Esther: lover, wife,
or just friend of author Swift,
of Gulliver fame?
The Violent Friendship of Esther Johnson, by Trudy J. Morgan-Cole, is a fascinating, fictional glimpse at a historical figure whose life is murky in the factual records.
Johnson was a lifelong, close friend of Jonathan Swift's, the author most famous for penning Gulliver's Travels, but historians debate whether she was a close friend, lover, or even secret wife.
Pick one -- any one. That's what Morgan-Cole did, and then she spun an enthralling tale from it.
I particularly liked how she wove hints of the "real" Jonathan Swift and Esther Johnson into the narrative. Like any author, she is aware that much of what one writes comes from personal experience or personal reflection, so she took cues from Swift's writing to build a man. Even better, she includes an "Afterword" that explains which bits were fiction and which fact (most were well researched fact).
Johnson first meets Swift when she is the 8-year-old daughter of a housekeeper, and he is tutor for the master's daughter. Because Johnson is quick-witted (and perhaps because she might also be the master's daughter), Swift becomes her tutor as well.
The book opens with a journal entry dated 1694, the initial entry in the first of a series of journals Morgan-Cole's Johnson was to keep all her life. It reads like a young girl's thoughts (tumbling and introspective), with spelling and sentence structure reminiscent of the times but still readable ("I sett my pen to paper to write?"). It is to the author's credit that I was unsure whether the journals were fact or fiction until I read the "Afterward."
In the first full chapter, we see young Johnson sitting a vigil alone through the night with the body of her master's wife. She sneaks a peak at letters the couple exchanged during courtship, and envisions for the first time romance so heated and passionate that it drives every decision either person makes.
That image -- a woman sitting primly in her chair, visibly doing her duty, but with a vivid imagination soaring away from her -- is a metaphor for the life Johnson will lead.
But Johnson never marries or even causes a scandal (though a great deal of gossip rages about her), and eventually she fades into history like Whistler's Mother, a clear image of a woman but no hint of what she's thinking.
Johnson unexpectedly receives a gift that allows her to step out of servitude and remain independent (though hardly well-to-do), a startling development for any woman of the period. Most women (wealthy or poor) were handed directly from their father's control into their husband's.
The scenes jump back and forth in time as the middle-aged Johnson rereads entries from her childhood (and relives the events), but the time switches are seamless. Indeed, the time changes drive the story forward as we realize the older Johnson is struggling with an intense emotional question that will only be answered when the journals catch up with her real time.

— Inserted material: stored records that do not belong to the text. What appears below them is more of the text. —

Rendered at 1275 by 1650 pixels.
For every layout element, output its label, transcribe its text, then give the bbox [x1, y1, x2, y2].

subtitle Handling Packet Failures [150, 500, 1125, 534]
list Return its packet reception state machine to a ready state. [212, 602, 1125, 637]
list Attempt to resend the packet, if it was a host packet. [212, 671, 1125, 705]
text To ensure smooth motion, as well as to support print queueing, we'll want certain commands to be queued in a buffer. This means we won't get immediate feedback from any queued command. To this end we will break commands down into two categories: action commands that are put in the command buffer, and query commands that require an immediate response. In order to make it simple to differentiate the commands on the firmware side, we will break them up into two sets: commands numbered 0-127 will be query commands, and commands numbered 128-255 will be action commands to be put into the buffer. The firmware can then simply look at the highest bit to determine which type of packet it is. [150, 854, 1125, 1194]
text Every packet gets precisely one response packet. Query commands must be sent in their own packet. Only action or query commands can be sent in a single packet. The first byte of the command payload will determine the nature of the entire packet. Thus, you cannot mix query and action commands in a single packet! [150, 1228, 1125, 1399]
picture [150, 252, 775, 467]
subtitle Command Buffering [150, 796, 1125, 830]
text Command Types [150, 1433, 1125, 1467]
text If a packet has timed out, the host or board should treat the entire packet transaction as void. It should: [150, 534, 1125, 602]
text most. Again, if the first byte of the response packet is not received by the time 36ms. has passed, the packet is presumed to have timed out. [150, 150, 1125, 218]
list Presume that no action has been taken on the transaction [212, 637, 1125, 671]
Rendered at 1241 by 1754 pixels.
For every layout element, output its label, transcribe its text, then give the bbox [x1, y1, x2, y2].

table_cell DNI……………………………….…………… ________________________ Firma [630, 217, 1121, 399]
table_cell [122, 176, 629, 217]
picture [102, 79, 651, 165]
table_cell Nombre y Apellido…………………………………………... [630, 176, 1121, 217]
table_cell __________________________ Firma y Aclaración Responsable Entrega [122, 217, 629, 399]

Like the best of historical fiction, Morgan-Cole includes many small details of the period. I particularly liked the description of the dress Johnson wore to her first ball (purple silk with a low-cut, gold-embroidered stomacher), and the "patches" she is convinced to add to her face (originally, they covered smallpox scars but by the time of the ball had become fashionable even among unscarred women).
Also interesting were the comparisons between life upstairs and down: upstairs, the residents used fine beeswax candles but downstairs residents settled for rushes dipped in mutton fat. The friction between the classes ran through the story, and indeed warred inside Johnson herself. Born a servant's daughter but raised to independent status, she was destined to never quite fit in either place.
The most riveting scene was when Mrs. Johnson visits the home of her scullery maid (Morgan-Cole follows the 18th-century tradition of calling all adult women "Mrs.," married or not). She is unwilling to kneel beside the sickbed of her servant's mother because her skirts would come into contact with the filthy floor.
But what I most enjoyed about the scene was when Morgan-Cole casually mentioned Dr. Swift waxing eloquent about the "appalling poverty" and "squalour" of Ireland's poor -- and I recognized a subtle literary allusion to A Modest Proposal, not yet written at that time but almost certainly brewing in Swift's mind.
I would have liked to see more descriptions of meals and food preparation, but as an independent woman with servants, meal preparation would have been nearly as unfamiliar to Johnson as to us, so this is a small criticism indeed.
I heard recently (I've been unable to substantiate it, but it makes a good point anyway) Alfred Hitchcock once said he felt a movie was successful as long as the viewer drove home, went inside and opened the refrigerator door to get a snack before saying, "Wait a minute ... !" He called it the "refrigerator door" test.
Morgan-Cole definitely passes the refrigerator door test. You won't ever say, "Wait a minute ... !" with The Violent Friendship. It's an exquisitely crafted fictional look at a historical figure most of us have never heard of. And if you fail to notice the writing itself, that's because the author's skill makes the medium invisible so only the message appears.